Janet went to PNG as what she would describe as a ‘freelance missionary’ in the late 1960s with The Anglican Mission. What was intended as a three weeks stay turned into three years! She spent two of those years teaching at Agenehambo Primary School and the third being one of the two first women teachers at Martyrs Memorial School. Since her return to the UK she has been a supporter of PNGCP.
Barrie Slatter is a retired parish priest and a Chartered Surveyor. His connection to PNG arose from Olive Robin being an old girl of St Felix School of which his wife, Susan, was Chaplain. On her retirement Susan suggested they visited St Felix School, Koinambe.
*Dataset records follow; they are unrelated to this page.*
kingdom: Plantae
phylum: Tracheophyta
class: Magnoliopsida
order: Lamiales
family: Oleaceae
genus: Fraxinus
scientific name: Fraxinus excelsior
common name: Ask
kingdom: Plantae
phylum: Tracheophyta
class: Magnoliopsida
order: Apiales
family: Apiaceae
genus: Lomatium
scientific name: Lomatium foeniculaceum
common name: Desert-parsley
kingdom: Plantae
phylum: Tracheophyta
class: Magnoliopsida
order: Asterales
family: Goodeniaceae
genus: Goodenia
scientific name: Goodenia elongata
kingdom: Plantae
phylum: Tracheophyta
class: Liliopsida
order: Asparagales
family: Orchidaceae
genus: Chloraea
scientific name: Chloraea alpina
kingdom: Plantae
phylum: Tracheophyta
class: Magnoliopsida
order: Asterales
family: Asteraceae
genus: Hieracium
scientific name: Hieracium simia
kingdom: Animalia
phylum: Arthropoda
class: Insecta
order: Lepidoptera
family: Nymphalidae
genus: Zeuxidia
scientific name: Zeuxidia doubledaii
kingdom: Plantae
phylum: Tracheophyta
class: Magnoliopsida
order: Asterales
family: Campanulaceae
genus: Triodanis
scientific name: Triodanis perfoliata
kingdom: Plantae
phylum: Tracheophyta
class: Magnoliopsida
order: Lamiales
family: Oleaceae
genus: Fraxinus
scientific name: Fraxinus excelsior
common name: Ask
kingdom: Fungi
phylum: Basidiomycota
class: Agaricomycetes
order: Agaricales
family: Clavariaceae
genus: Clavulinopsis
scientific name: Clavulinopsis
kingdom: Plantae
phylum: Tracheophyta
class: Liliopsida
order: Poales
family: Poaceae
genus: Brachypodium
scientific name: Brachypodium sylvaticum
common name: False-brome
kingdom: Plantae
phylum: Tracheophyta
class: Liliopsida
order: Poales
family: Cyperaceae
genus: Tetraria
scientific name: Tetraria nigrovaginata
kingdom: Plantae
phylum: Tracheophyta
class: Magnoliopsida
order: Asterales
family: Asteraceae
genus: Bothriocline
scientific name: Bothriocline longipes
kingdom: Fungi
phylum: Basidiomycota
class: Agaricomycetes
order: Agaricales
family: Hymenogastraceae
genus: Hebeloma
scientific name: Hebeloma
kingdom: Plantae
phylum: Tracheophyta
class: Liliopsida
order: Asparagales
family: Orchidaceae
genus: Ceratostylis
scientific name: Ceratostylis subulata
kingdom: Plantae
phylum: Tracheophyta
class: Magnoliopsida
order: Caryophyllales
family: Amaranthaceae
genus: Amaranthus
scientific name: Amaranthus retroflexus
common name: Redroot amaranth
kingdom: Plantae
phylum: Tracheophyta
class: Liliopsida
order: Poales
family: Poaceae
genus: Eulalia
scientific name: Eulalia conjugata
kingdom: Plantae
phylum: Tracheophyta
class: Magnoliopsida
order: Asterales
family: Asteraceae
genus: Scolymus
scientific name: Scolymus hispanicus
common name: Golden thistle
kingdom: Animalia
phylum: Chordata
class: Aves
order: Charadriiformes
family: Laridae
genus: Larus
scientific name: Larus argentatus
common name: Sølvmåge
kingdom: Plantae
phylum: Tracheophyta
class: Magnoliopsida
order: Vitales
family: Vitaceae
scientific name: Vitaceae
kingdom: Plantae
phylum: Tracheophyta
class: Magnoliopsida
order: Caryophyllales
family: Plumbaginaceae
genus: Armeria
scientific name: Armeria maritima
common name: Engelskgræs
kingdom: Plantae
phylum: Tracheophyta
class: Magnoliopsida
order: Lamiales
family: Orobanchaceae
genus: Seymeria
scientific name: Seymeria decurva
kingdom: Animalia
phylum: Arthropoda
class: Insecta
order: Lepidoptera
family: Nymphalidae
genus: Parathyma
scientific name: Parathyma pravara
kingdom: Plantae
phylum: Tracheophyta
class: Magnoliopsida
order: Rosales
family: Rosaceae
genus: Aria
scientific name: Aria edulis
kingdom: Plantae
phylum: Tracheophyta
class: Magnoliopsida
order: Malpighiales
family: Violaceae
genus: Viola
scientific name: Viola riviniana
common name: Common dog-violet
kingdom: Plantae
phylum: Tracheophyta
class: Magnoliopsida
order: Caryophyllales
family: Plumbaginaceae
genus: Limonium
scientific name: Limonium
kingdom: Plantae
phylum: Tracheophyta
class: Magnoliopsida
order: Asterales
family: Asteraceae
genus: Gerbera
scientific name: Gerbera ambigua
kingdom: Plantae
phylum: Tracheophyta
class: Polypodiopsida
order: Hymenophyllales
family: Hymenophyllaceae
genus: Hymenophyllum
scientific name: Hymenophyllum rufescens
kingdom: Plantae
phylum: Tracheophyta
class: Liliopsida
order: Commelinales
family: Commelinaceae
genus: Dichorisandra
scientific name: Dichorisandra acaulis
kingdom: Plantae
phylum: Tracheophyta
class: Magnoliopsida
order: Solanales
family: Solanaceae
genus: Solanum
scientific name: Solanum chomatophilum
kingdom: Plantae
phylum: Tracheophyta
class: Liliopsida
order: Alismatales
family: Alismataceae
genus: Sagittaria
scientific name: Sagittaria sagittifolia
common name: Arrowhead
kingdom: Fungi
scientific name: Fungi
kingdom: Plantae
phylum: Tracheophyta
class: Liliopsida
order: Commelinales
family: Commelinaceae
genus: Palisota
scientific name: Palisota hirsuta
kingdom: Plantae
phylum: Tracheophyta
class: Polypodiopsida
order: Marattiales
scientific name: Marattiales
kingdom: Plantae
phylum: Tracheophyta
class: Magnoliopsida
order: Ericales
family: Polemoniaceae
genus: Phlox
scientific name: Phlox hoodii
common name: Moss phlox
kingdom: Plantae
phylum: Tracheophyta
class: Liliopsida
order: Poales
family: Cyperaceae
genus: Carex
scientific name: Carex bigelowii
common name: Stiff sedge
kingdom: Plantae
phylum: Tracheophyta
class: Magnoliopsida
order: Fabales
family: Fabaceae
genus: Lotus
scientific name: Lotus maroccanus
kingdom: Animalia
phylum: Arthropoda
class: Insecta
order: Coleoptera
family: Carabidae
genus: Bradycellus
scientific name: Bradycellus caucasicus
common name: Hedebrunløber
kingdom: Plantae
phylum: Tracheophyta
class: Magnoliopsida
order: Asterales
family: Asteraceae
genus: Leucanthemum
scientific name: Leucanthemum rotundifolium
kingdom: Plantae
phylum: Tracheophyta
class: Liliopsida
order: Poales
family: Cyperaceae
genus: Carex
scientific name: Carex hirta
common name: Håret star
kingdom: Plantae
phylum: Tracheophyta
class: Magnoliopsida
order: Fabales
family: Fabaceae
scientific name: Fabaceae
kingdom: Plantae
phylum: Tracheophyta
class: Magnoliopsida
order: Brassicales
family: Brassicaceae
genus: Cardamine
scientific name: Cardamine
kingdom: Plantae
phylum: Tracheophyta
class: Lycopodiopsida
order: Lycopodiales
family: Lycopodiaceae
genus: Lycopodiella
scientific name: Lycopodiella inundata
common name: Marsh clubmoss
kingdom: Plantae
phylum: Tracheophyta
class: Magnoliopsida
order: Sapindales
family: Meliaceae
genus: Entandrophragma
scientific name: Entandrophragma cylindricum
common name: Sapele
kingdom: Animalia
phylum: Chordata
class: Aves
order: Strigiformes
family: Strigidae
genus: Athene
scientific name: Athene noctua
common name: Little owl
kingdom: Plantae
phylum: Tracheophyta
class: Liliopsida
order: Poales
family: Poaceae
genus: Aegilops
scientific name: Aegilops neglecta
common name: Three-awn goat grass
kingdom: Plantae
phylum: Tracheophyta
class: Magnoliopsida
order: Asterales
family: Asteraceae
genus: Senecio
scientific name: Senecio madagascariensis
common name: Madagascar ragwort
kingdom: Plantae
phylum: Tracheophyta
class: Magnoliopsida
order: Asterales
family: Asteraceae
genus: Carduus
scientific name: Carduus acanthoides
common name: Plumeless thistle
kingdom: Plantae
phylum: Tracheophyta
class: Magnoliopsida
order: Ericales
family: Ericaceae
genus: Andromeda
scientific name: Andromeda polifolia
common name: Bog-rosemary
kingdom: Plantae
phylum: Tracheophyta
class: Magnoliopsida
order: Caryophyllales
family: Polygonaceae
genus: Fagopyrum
On this visit they were asked if they could help with the building of a new church. In their five subsequent visits to PNG they have been involved with the construction of new churches at Koinambe, Kwima and Dega and are currently working on another four at stages varying from early planning to near completion.
William joined PNGCP in 2015, having been aware of the charity for many years through his father, a former treasurer. Alongside his contributions to PNGCP and a separate grant giving charity, William works in the public sector. He remains keen to visit PNG in the not too distant future!